Retter und Feind
Ohne mit den Wimpern zu klimpern, betätige ich den Türknauf, trete ein in die düstere Stadt. Die Stille ist so unausstehlich laut, die Leere der Straßen und der Gebäude zum Platzen überfüllt. Nichts rührt sich, nichts lebt. Nichts außer mein Wille, meine Destination zu erreichen. Nichts außer das, was mich davon abhält.
Ich schaue in die Runde: schlichte Bauten ohne jegliche Fenster mit verschlossenen Türen umzingelt von Betonpflastern. Das einzige, was sie voneinander unterscheidet, sind die Größen und der Aufdruck der antiken Schilder, die knapp über der Tür hängen. Alles, was das Auge umfasst, ist grau. Alles bis auf das höchste Gebäude: Es glüht rot und das nicht ohne Grund. Das habe ich gelernt.
Verächtlich blicke ich auf die Landkarte in Form eines Gehirns und die einzelnen Gebäude darin.

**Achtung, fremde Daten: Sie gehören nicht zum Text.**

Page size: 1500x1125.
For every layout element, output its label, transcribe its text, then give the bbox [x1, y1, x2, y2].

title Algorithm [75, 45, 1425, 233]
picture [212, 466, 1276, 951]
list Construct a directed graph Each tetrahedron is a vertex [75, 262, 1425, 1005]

Darauf Beschriftungen wie Humor, Eifersucht, Ehrlichkeit, die Liste ist lang. Sie liegt seit langem unberührt da, seit Tag eins. Ich kenne sie in- und auswendig.
Im nächsten Moment haftet mein Blick an der Gefahr, auf die ich nun mit höchster Geschwindigkeit zurase. Wie blind lasse ich meine Füße mich auf eine Zukunft zusteuern, die niemand vorahnen kann. Reflexartig biege ich hin und wieder ab, sehe zu, wie sich die Distanz zwischen der Gefahr und mir verringert. Sekunde für Sekunde.

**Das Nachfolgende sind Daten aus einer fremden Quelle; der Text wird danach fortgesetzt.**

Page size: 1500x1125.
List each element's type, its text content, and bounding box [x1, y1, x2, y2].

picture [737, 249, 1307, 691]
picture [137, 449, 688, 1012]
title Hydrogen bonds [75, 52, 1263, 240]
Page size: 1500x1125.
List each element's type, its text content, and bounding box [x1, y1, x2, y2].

Die Echos meiner eigenen Schritte geben mir das Tempo vor und mein Puls passt sich meiner immer mehr zunehmenden Geschwindigkeit an. Anhand der steigenden Temperatur weiß ich, dass ich mich der glühenden Gefahr nähere. Einige Schritte davon entfernt, verstecke ich mich hinter einer Mauer, meine Glieder zittern, eine Last breitet sich in mir aus, die meine Kehle zuschnürt. Schmerzen.
Während ich mich versuche zu beruhigen, lese ich das Schild der Baut vor mir: Selbstdisziplin. Kaum hörbar hauche ich das Wort vor mich hin. „Selbst. Disziplin. Das Selbst.“ Erstarrung. Ich bin sowohl Retter als auch Feind meines Selbst. Wie bin ich nie darauf gekommen?
Der Satz wiederholt sich ständig in meinem Kopf, gleichzeitig überflutet mich eine Welle Energie und Entschlossenheit bis in die Fingerspitzen. Wenig später verlassen dieselben Worte meine Lippen. Laut. Lauter. Voller Überzeugung gehe ich auf das Glühende zu. Es nennt sich Angst. Statt mich zu attackieren, wie sie es immer getan haben, scheinen die Bewohner der Baut davon zu fliegen. Immer lauter und lauter kreischen sie dabei, suchen Schutz hinter den dicken Wänden des Gebäudes. Meiner Angst. Meine Ohren schmerzen vom Geschrei der Kreaturen, ich halte sie mit beiden Händen zu und schreie um die Wette mit meinen Feinden.
Ich bin mein Feind. Die Angst gehört mir. Sie ist ein Teil von mir. Das hier ist meine Schlacht, das ist mein Gehirn, meine Seele, meine Person höchstpersönlich. Meine Schlacht gegen mich selbst. Nur ich kann siegen.
Die Angst bebt. Meine Stimme versagt, ich schließe die Augen. Das Beben hört auf, meine Augen öffnen sich. Die Angst ist weg, zerstört. Endlich sehe ich meine Destination vor mir: Das Tor zu Neuland.